## PROBLEM DETAILS
Leave out the images and set down the records below exactly.

## GIVEN ENTRIES
------------------------------------------------

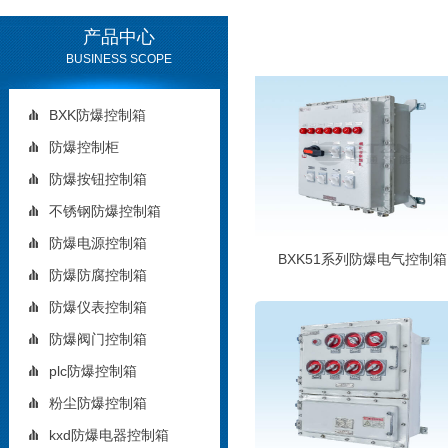
产品中心
BUSINESS SCOPE
BXK防爆控制箱
防爆控制柜
防爆按钮控制箱
不锈钢防爆控制箱
防爆电源控制箱
BXK51系列防爆电气控制箱
防爆防腐控制箱
防爆仪表控制箱
防爆阀门控制箱
plc防爆控制箱
粉尘防爆控制箱
kxd防爆电器控制箱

------------------------------------------------

## ANSWER FOR THIS EXERCISE
产品中心
BUSINESS SCOPE
BXK防爆控制箱
防爆控制柜
防爆按钮控制箱
不锈钢防爆控制箱
防爆电源控制箱
BXK51系列防爆电气控制箱
防爆防腐控制箱
防爆仪表控制箱
防爆阀门控制箱
plc防爆控制箱
粉尘防爆控制箱
kxd防爆电器控制箱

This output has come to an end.